*** Opening MATERIALS PROVIDED ***
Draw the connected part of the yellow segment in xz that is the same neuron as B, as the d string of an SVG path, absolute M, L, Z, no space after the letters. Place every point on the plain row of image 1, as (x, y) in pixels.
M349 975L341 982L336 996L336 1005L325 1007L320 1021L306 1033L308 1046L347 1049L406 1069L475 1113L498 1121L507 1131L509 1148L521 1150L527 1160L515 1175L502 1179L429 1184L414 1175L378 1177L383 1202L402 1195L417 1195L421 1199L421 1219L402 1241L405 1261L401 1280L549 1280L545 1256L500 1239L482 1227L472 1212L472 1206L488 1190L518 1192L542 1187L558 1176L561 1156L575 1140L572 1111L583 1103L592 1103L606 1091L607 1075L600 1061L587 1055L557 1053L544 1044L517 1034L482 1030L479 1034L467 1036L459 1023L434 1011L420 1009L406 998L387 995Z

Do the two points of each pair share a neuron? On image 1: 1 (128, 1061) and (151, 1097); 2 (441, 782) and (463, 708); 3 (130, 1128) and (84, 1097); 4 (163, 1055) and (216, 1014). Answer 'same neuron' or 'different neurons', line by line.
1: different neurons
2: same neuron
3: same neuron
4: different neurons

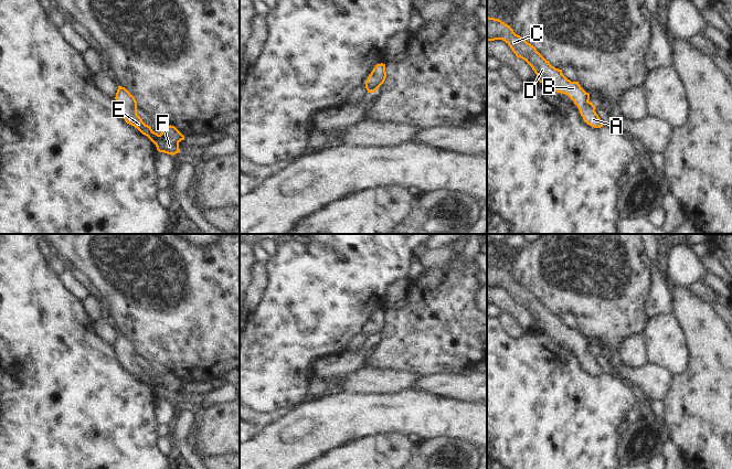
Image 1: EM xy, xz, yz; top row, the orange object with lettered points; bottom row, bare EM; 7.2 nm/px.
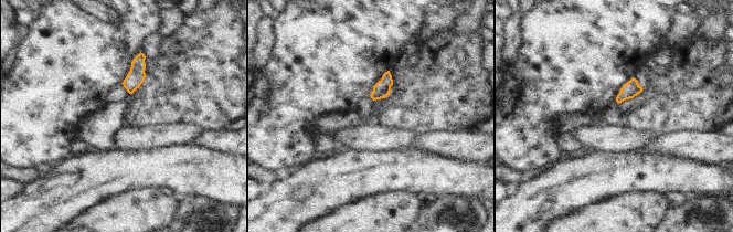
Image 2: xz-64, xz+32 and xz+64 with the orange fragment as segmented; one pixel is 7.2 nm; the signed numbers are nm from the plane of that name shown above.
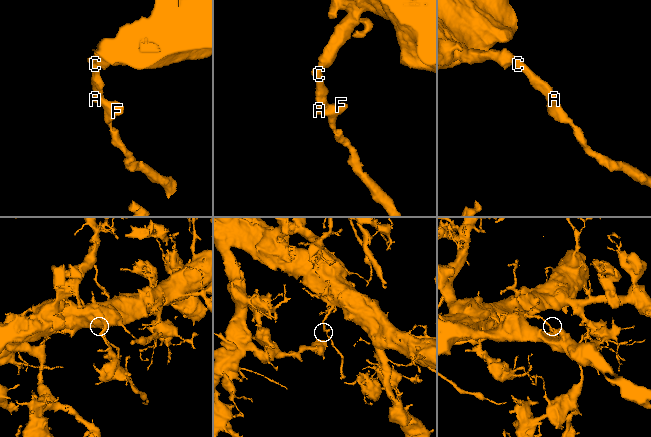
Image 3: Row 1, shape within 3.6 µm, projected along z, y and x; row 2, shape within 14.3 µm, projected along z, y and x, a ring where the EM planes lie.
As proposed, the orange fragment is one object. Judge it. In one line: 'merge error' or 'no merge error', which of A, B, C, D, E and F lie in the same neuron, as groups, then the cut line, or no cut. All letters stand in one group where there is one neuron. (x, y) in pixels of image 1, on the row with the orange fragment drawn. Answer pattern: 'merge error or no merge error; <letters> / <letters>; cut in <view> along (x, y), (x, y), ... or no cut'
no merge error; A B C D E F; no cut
*** Closing MATERIALS PROVIDED ***
*** Opening MATERIALS PROVIDED ***
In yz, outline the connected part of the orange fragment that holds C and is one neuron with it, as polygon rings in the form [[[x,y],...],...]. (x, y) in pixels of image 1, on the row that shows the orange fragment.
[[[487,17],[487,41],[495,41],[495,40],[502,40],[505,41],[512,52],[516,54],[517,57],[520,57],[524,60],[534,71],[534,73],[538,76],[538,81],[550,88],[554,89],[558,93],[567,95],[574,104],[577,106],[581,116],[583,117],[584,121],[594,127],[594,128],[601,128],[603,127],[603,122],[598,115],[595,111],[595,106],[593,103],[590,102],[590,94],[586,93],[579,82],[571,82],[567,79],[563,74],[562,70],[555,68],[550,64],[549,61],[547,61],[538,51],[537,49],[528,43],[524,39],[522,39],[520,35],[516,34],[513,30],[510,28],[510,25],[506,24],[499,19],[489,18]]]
*** Closing MATERIALS PROVIDED ***
*** Opening MATERIALS PROVIDED ***
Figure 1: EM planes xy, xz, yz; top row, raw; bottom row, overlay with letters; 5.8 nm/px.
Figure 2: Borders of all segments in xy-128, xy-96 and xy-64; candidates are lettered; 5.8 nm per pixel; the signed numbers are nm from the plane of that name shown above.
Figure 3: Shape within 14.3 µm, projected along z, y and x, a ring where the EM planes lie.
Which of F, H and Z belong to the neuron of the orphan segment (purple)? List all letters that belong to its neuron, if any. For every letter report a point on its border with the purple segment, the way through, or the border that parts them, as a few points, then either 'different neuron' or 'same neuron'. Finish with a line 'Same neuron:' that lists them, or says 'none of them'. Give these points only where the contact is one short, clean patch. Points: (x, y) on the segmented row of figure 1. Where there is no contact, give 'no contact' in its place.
*** Closing MATERIALS PROVIDED ***
THE PROBLEM: The word to find is "bottom". Copy every line of the data that holds it.

ANSWER TO THE EXERCISE:
Image 1: EM xy, xz, yz; top row, the orange object with lettered points; bottom row, bare EM; 7.2 nm/px.
Figure 1: EM planes xy, xz, yz; top row, raw; bottom row, overlay with letters; 5.8 nm/px.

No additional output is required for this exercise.